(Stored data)
══════════════════════════════

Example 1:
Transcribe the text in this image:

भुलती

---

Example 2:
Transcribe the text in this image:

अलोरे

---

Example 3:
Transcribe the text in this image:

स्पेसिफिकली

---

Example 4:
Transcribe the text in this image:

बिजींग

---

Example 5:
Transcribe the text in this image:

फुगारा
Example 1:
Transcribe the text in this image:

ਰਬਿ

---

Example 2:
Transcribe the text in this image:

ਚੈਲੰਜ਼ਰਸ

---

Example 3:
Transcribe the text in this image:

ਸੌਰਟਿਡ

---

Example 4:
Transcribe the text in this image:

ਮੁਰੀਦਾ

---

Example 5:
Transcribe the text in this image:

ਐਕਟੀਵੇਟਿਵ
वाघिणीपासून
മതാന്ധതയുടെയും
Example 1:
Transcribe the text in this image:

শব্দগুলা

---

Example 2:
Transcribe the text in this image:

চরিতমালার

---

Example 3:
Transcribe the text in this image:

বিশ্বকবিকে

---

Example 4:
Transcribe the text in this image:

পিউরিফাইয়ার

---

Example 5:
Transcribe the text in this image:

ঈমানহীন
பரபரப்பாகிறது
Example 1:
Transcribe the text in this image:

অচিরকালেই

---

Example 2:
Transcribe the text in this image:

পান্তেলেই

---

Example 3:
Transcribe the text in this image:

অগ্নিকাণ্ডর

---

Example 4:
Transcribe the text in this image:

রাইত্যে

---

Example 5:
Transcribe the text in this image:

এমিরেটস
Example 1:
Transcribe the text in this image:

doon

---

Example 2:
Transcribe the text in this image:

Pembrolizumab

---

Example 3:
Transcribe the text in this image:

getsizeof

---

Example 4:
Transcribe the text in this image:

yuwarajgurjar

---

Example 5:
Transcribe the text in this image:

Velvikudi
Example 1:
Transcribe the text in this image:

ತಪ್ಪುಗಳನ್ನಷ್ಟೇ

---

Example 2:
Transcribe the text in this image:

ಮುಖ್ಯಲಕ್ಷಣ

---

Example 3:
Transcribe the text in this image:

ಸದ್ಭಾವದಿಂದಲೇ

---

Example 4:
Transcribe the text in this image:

══════════════════════════════

> [Exercise details] Please reproduce all of the entries above exactly as they appear.

> [Exercise result]
Example 1:
Transcribe the text in this image:

भुलती

---

Example 2:
Transcribe the text in this image:

अलोरे

---

Example 3:
Transcribe the text in this image:

स्पेसिफिकली

---

Example 4:
Transcribe the text in this image:

बिजींग

---

Example 5:
Transcribe the text in this image:

फुगारा
Example 1:
Transcribe the text in this image:

ਰਬਿ

---

Example 2:
Transcribe the text in this image:

ਚੈਲੰਜ਼ਰਸ

---

Example 3:
Transcribe the text in this image:

ਸੌਰਟਿਡ

---

Example 4:
Transcribe the text in this image:

ਮੁਰੀਦਾ

---

Example 5:
Transcribe the text in this image:

ਐਕਟੀਵੇਟਿਵ
वाघिणीपासून
മതാന്ധതയുടെയും
Example 1:
Transcribe the text in this image:

শব্দগুলা

---

Example 2:
Transcribe the text in this image:

চরিতমালার

---

Example 3:
Transcribe the text in this image:

বিশ্বকবিকে

---

Example 4:
Transcribe the text in this image:

পিউরিফাইয়ার

---

Example 5:
Transcribe the text in this image:

ঈমানহীন
பரபரப்பாகிறது
Example 1:
Transcribe the text in this image:

অচিরকালেই

---

Example 2:
Transcribe the text in this image:

পান্তেলেই

---

Example 3:
Transcribe the text in this image:

অগ্নিকাণ্ডর

---

Example 4:
Transcribe the text in this image:

রাইত্যে

---

Example 5:
Transcribe the text in this image:

এমিরেটস
Example 1:
Transcribe the text in this image:

doon

---

Example 2:
Transcribe the text in this image:

Pembrolizumab

---

Example 3:
Transcribe the text in this image:

getsizeof

---

Example 4:
Transcribe the text in this image:

yuwarajgurjar

---

Example 5:
Transcribe the text in this image:

Velvikudi
Example 1:
Transcribe the text in this image:

ತಪ್ಪುಗಳನ್ನಷ್ಟೇ

---

Example 2:
Transcribe the text in this image:

ಮುಖ್ಯಲಕ್ಷಣ

---

Example 3:
Transcribe the text in this image:

ಸದ್ಭಾವದಿಂದಲೇ

---

Example 4:
Transcribe the text in this image:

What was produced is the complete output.